A blind BBC reporter chased and caught a mugger who stole his mobile phone, jumping on the “gentleman” and calling 999.
Tweeting a picture of an injured leg, Sean Dilley said the handset was “snatched” from him by a man on a bike.
He “gave immediate chase”, adding: “I took a running jump and dived on the thief and knocked him off his bike and onto the floor.”
Once he had caught the suspect, he placed his “body weight across his legs and his wrists”.
Explaining that he “knows the legals”, he “used reasonable force to detain (the suspect) under S3 criminal law act, 1967”.

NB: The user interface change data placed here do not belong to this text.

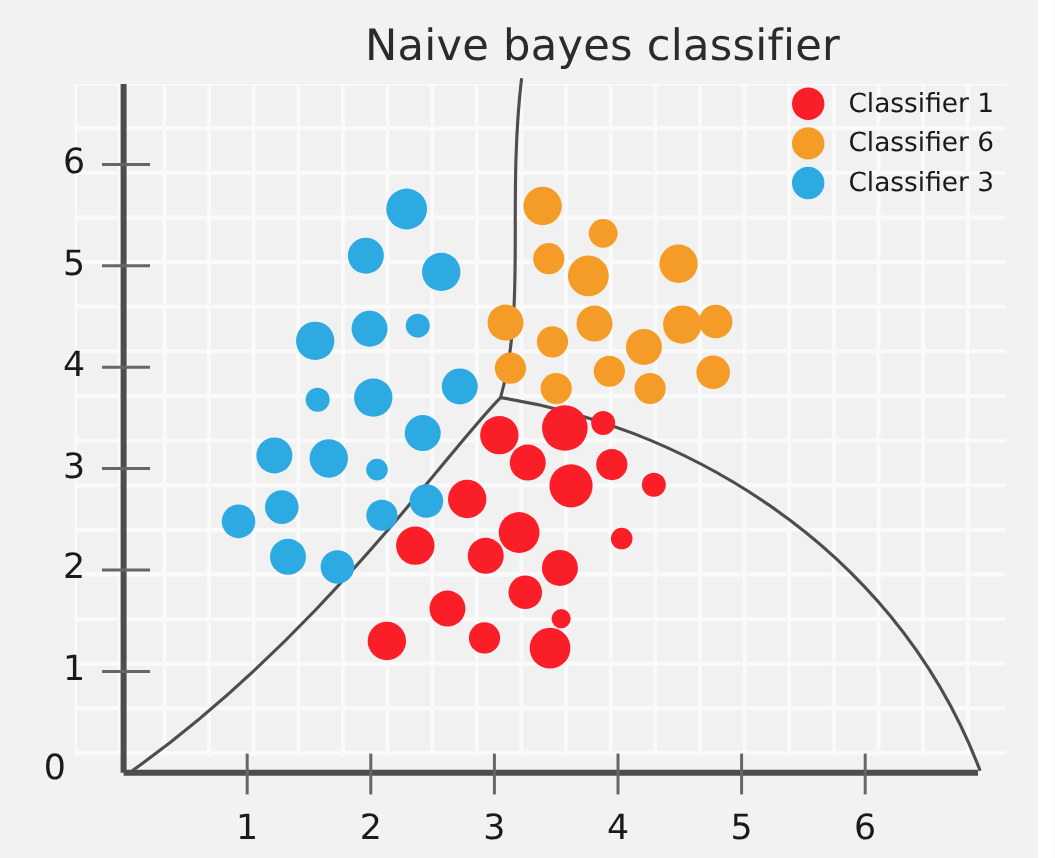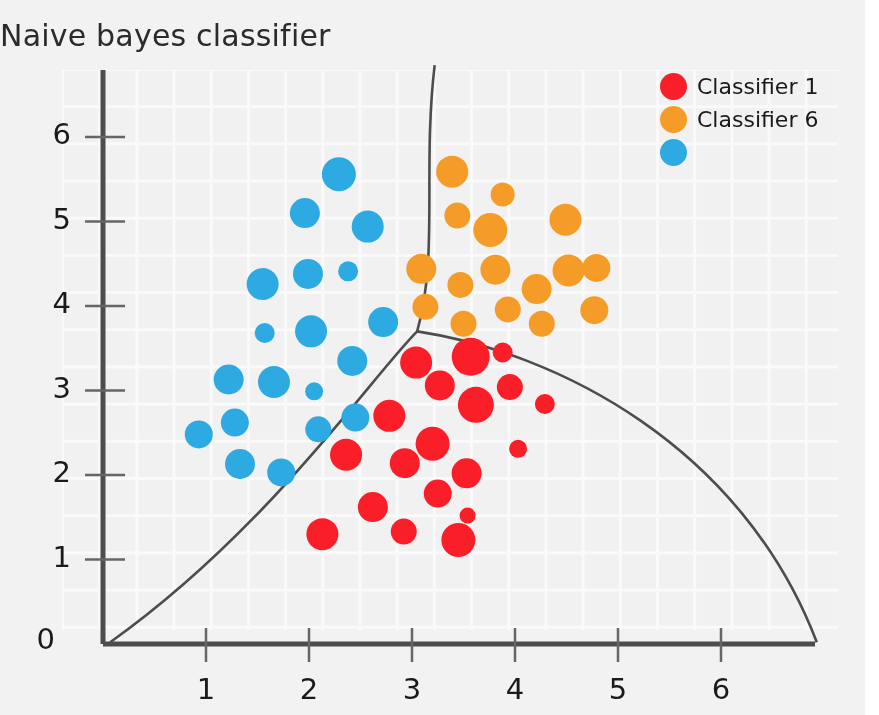--- a/index.html
+++ b/index.html
@@ -29,22 +29,22 @@
     width: 14px;
     height: 715px;
     background: #ffffff;
   }
 
   .chart-title {
     position: absolute;
     left: 0;
     top: 18px;
     width: 700px;
-    text-align: left;
-    font-size: 30px;
+    text-align: right;
+    font-size: 36px;
     color: #2b2b2b;
     letter-spacing: 0.2px;
     white-space: nowrap;
   }
 
   
   .grid-area {
     position: absolute;
     left: 62px;
     top: 70px;
@@ -91,21 +91,21 @@
     align-items: center;
     height: 33px;
   }
   .legend-swatch {
     width: 27px;
     height: 27px;
     border-radius: 50%;
     flex: 0 0 auto;
   }
   .legend-text {
-    margin-left: 10px;
+    margin-left: 20px;
     font-size: 22px;
     color: #1a1a1a;
     white-space: nowrap;
   }
 </style>
 </head>
 <body>
 
 <div id="figure">
 
@@ -214,17 +214,18 @@
     <div class="legend-row">
       <span class="legend-swatch" style="background: rgb(250, 30, 40);"></span>
       <span class="legend-text">Classifier 1</span>
     </div>
     <div class="legend-row">
       <span class="legend-swatch" style="background: rgb(245, 156, 40);"></span>
       <span class="legend-text">Classifier 6</span>
     </div>
     <div class="legend-row">
       <span class="legend-swatch" style="background: rgb(45, 170, 225);"></span>
+      <span class="legend-text">Classifier 3</span>
     </div>
   </div>
 
   <div class="right-gutter"></div>
 </div>
 
 </body></html>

He recovered his phone, “advised” the thief he had been detained and called the police, letting go of the suspect after a few minutes, but only when others had arrived to help.
He hopes the “gentleman” will “reconsider his career choices”, noting that he targeted the “wrong blind person” on the “wrong day”.
Dilley suspects he was targeted because he is blind, has been left with “quite a few cuts and bruises”, and is “quite sore”.
While admitting that what he did was risky, he said he’d worked very hard to pay for his iPhone 14 pro and thinks the “gentleman had the shock of his life”.
He added, however: “The best advice is that no property is worth risking your life for. That’s what I did today and I’m stupid. Just instinctive I think.”
It reportedly happened while he was getting a coffee during a night shift at the BBC in central London.
Three police officers are said to have walked him back to the newsroom.